А расходы у государства были великие. Тут и от иноземца надо отбиваться во всеоружии, и работный люд содержать в сытом теле, да и в Царьград подарки выслать за-ради успокоения души. И приходилось в те годы уже далеко за Урал-камень царских данников засылать, чтоб прирастать новыми землями. Вот ведь как, собственную жену выбрать не смог, а для государства новые наделы открывал! А для таких дел и купцы требовались, и ратники для опоры торгового люда, и целовальные таможенники возле торговых путей, и поморские корабелы для постройки морских кочей и речных баркасов, не говоря уже о прочем служивом люде для описи и сбора ясацкого обложения, что с якутов, что с тунгусов и других алеутов, вставших под десницу великорусского царя, заступника и всемирного судии. Но северному народу за оберег было чем платить! Ведь одного соболя, не считая молодых белок-вавериц да малых оленцов в одной Мангазеи вал неоглядный. А ежели двинуть от Ленского острога прямо к Студёному морю, так и цены не знающий рыбный зуб-моржовый клык сам к данникам в обоз просится. Только успевай у местных туземных князьков на мучной припас, тканину да скобяной товар выменивать. И всё по чести, никто не в накладе. Местный человек одет, обут и с железным наконечником на копье, а вся пушная рухлядь прямиком в Европу за большие деньги и уважение к богатой Руси. А когда за рекой Леной и серебряные рудники сыскались, которые мастному населению словно пятая нога собаке, то и до самой Москвы понятие дошло, как велик и богат Сибирский край, которому и конца края не видно. А что если за этот край-то взять да и заглянуть? За горы, реки и океан-море? Что там сокрыто в неведении людском?

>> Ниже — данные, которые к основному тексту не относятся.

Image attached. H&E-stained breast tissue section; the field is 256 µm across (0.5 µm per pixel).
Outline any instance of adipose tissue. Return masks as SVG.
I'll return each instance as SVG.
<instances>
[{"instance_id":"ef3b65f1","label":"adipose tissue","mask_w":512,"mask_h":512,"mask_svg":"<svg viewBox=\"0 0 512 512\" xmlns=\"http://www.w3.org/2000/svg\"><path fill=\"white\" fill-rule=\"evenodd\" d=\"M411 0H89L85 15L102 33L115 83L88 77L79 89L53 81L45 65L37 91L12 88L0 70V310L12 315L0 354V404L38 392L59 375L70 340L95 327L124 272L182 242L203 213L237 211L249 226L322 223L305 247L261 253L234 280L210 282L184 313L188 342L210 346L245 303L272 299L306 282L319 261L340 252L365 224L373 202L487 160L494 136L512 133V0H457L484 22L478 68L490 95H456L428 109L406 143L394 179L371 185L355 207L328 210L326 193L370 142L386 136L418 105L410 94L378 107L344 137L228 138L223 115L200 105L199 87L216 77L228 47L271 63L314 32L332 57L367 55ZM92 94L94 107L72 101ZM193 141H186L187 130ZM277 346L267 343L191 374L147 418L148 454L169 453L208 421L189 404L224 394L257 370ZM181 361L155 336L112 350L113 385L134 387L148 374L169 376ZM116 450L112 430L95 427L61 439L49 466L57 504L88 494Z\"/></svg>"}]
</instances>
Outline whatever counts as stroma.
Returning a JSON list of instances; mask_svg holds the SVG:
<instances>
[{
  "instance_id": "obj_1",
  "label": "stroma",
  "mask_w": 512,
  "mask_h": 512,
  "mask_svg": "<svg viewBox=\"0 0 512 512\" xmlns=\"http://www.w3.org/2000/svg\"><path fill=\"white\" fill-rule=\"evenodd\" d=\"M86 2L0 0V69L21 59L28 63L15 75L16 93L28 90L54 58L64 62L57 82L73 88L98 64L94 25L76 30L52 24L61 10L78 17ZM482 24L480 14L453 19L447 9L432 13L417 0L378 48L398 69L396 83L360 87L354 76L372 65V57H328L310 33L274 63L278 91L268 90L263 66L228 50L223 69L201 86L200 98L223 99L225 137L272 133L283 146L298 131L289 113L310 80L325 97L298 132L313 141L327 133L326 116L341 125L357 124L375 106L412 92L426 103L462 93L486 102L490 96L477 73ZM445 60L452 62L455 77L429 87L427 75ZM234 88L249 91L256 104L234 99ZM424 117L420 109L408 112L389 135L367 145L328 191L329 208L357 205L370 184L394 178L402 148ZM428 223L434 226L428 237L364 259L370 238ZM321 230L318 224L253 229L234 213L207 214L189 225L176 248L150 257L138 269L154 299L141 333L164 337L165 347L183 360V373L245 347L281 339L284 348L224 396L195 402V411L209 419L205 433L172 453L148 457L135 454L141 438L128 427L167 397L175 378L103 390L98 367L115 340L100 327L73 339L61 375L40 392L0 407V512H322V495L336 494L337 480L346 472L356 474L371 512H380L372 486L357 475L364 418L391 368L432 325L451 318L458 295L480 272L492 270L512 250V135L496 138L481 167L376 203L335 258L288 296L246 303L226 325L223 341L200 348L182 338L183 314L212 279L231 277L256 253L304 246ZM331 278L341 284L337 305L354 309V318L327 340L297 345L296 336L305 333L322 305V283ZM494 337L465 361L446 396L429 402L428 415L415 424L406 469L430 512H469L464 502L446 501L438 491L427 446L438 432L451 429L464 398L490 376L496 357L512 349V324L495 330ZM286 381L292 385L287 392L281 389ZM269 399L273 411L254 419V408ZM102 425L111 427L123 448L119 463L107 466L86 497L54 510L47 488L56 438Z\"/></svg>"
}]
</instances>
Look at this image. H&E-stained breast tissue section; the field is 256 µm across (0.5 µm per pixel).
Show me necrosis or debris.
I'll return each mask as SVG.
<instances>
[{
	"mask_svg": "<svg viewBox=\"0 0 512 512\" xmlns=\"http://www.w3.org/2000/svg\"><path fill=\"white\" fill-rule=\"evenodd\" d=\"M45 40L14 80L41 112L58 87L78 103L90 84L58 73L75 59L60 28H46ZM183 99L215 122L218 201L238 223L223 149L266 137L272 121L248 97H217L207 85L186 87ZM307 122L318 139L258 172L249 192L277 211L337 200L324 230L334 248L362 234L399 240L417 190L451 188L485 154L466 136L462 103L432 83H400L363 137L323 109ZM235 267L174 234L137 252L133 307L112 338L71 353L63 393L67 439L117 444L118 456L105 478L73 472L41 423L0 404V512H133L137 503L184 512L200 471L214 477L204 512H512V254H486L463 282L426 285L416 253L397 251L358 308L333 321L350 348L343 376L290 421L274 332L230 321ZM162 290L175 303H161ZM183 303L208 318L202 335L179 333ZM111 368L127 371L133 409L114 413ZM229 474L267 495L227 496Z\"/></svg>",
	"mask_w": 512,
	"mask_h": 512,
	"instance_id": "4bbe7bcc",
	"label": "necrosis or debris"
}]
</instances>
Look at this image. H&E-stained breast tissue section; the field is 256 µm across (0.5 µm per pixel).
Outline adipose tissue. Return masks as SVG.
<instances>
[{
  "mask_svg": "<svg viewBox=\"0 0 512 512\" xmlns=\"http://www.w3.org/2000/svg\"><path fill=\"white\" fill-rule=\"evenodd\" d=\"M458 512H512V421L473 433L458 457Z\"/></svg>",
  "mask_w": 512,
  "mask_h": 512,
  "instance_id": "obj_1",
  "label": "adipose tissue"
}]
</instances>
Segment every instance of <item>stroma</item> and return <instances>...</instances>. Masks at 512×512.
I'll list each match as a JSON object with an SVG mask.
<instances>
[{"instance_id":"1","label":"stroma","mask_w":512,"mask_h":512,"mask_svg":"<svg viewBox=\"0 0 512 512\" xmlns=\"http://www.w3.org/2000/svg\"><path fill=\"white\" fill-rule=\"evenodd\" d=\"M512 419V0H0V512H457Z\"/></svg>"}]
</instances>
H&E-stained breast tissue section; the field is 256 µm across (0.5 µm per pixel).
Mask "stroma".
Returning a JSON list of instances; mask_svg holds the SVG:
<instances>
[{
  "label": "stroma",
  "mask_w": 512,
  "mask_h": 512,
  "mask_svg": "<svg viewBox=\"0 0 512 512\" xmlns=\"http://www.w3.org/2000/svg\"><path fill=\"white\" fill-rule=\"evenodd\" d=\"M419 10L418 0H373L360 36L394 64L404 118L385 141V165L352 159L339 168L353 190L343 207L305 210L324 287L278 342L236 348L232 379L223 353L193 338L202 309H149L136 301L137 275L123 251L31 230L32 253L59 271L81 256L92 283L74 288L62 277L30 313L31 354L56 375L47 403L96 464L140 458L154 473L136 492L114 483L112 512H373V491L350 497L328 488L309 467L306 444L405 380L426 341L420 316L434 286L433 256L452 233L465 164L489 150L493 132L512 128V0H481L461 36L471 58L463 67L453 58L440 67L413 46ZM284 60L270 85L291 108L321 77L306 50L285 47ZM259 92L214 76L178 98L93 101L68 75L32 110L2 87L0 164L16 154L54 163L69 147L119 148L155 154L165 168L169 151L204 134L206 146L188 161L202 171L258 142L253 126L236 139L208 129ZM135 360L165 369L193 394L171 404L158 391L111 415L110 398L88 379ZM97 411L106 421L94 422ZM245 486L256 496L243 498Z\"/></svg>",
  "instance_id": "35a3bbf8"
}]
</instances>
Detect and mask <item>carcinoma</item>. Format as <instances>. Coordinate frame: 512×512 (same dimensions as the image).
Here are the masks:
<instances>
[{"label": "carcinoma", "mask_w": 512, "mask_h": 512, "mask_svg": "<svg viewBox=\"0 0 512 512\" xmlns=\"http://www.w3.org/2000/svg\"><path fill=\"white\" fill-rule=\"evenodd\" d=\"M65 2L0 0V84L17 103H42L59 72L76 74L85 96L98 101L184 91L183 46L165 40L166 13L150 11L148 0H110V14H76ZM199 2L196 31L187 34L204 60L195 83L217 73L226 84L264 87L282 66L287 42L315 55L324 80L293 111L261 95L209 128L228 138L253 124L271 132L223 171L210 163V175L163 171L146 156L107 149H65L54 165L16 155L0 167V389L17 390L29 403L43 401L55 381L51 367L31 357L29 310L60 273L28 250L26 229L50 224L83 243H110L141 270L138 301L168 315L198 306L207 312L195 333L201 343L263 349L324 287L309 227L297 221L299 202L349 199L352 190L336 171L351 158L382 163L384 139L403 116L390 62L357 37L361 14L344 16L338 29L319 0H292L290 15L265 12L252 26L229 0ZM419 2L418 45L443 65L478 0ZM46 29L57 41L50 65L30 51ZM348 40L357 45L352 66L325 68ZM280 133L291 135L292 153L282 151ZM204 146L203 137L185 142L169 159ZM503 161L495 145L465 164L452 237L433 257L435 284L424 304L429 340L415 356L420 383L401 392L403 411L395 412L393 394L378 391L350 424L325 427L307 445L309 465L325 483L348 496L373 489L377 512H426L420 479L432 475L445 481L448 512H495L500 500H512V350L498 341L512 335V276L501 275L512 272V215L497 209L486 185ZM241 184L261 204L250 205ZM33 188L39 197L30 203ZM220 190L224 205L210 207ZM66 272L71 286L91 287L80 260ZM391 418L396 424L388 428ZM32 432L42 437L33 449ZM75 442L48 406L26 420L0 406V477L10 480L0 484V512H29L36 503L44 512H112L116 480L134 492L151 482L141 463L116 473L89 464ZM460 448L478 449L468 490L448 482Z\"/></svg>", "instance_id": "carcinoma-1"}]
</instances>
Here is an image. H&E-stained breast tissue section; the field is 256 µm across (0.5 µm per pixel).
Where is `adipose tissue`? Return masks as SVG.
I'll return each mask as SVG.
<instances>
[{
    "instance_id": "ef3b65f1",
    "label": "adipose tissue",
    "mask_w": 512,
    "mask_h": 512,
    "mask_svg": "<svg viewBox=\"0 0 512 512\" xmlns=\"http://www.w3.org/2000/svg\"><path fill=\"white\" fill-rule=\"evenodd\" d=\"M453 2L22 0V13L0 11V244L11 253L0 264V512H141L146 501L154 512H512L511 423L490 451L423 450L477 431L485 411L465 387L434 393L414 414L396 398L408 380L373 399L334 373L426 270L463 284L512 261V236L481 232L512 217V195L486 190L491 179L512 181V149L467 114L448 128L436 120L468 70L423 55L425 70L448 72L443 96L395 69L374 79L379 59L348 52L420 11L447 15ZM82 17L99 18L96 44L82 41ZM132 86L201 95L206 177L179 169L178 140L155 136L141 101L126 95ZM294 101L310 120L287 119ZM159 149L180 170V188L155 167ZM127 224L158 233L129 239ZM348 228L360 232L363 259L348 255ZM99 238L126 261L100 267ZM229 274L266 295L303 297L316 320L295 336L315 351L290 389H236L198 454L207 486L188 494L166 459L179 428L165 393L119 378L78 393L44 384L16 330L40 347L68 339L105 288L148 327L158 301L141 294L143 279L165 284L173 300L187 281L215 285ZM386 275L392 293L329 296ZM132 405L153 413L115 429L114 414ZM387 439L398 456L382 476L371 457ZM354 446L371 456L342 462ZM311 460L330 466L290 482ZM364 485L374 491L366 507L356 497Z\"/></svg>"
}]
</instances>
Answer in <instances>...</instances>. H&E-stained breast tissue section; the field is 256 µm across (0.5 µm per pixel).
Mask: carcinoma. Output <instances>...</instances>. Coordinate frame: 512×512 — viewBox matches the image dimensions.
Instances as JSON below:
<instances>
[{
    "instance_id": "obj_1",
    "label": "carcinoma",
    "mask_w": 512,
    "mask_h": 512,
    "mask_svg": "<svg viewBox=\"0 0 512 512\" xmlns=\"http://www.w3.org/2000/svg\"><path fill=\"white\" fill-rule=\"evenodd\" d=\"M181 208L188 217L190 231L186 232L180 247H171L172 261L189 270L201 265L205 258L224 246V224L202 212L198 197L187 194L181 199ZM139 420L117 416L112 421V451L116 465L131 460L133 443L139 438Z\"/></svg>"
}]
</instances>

Однако, светлые головы от естественных наук и так к этому времени предсказывали, да и не раз, что если на юге между Америкой и иными землями есть Магелланов пролив, то и на севере должна сыскаться подобная природная аномалия. Даже название будущему водоразделу придумали – Анианский пролив. И то правда! Ведь когда три сотни казаков во главе с Иваном Юрьевичем Москвитиным ещё в 1639 году посуху вдоль Китайского царства до Тёплого моря дошли, то другого берега не увидели. Один Великий океан на неоглядном пространстве. Кабы подходящее судёнышко, то и дальше двинулись бы первопроходцы, а так, потосковали на ширь морскую глядючи, да и отписали царю-государю челобитную о крае земли русской.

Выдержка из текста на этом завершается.